┌──
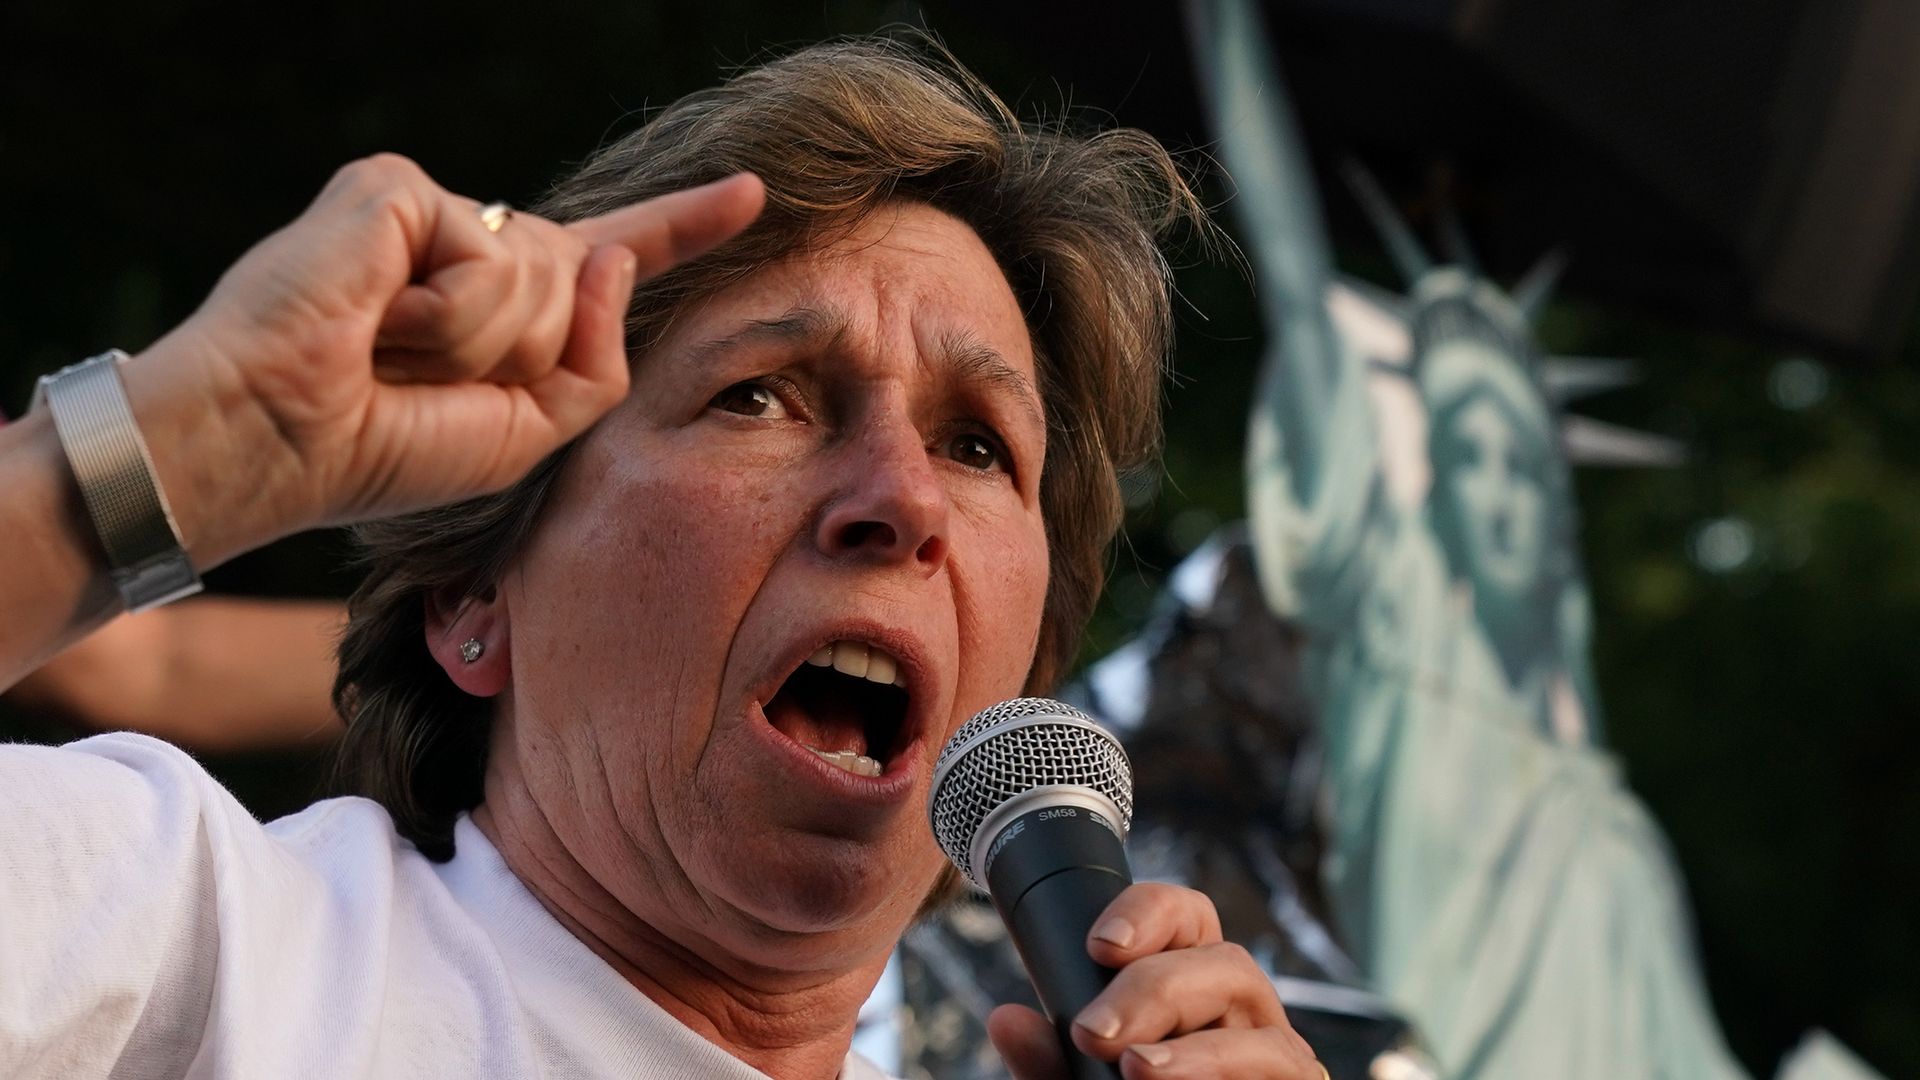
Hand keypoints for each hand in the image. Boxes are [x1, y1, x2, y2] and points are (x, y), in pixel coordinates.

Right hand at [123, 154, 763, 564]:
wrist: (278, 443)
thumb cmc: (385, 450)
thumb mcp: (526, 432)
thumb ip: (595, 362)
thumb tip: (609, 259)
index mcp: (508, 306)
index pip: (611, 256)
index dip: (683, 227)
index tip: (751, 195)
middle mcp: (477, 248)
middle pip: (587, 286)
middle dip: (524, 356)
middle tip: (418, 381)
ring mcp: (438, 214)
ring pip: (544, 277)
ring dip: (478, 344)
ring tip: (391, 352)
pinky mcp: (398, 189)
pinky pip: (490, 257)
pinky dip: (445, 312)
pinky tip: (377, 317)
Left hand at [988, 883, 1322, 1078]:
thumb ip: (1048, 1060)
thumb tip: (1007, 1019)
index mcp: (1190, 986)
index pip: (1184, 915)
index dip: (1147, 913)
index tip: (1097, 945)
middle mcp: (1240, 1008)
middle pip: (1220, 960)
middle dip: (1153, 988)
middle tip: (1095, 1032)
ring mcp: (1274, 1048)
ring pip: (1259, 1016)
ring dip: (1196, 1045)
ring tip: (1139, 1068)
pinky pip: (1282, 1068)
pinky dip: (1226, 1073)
└──
┌──
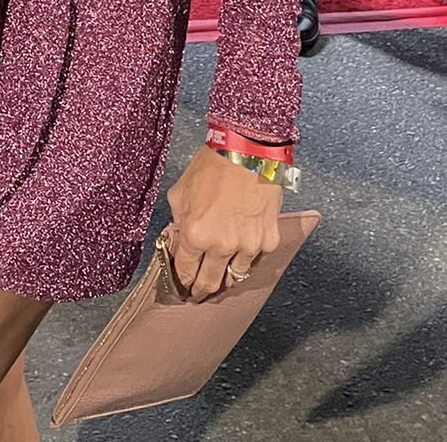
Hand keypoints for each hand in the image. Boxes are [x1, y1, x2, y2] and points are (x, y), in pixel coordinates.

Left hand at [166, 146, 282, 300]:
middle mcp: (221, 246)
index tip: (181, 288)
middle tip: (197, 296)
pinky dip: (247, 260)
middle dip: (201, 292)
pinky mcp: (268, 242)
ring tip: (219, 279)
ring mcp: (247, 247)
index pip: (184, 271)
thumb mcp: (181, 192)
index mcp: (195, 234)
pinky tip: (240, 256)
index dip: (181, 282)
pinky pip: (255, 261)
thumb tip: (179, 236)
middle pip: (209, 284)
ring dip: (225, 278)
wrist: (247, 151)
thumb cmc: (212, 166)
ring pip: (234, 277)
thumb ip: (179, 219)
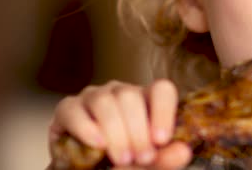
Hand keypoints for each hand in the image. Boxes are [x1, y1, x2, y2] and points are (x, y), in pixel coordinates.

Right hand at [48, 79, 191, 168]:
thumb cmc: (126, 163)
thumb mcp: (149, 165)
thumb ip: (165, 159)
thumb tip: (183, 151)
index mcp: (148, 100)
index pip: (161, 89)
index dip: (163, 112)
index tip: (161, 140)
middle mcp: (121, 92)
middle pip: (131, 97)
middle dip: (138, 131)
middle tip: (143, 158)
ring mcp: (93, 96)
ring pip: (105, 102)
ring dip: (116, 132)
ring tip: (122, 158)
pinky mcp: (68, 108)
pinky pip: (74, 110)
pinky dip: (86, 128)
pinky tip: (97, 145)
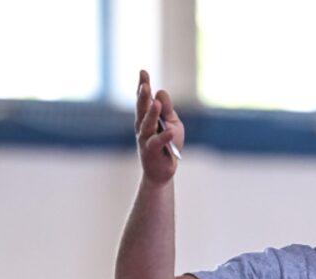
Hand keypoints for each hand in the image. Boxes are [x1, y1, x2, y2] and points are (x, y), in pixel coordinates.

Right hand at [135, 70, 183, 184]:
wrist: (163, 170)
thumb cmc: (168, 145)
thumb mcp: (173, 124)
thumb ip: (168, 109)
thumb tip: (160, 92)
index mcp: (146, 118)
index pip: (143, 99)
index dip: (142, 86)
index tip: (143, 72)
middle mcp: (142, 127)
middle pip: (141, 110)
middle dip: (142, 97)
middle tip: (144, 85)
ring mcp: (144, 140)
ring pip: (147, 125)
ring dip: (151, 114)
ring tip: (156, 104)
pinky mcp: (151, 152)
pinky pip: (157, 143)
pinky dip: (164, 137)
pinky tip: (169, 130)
└──
┌──
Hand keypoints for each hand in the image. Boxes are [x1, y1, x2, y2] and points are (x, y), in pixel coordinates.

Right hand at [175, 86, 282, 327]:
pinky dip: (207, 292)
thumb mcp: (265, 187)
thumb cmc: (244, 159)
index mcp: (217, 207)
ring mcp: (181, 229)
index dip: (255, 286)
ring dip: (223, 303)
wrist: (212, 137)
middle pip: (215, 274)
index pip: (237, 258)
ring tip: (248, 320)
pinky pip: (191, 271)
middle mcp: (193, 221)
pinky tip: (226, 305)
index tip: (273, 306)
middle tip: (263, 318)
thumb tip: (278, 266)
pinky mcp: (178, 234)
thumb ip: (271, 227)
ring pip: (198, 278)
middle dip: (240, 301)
└──
Among the records above, a stretch begins at the line containing "middle mcp: (121, 92)" and ends at the line containing "pinky tip: (97, 145)". Restate that stretch word for word, and nothing else.

Written answer
middle mcp: (121, 92)
middle pip: (131, 97)
middle dip: (138, 131)
middle tip: (143, 158)
ring mcp: (93, 96)
ring pip: (105, 102)
ring dip: (116, 132)
ring tip: (122, 158)
pinky mcp: (68, 108)
pinky pip: (74, 110)
pinky dip: (86, 128)
pinky tip: (97, 145)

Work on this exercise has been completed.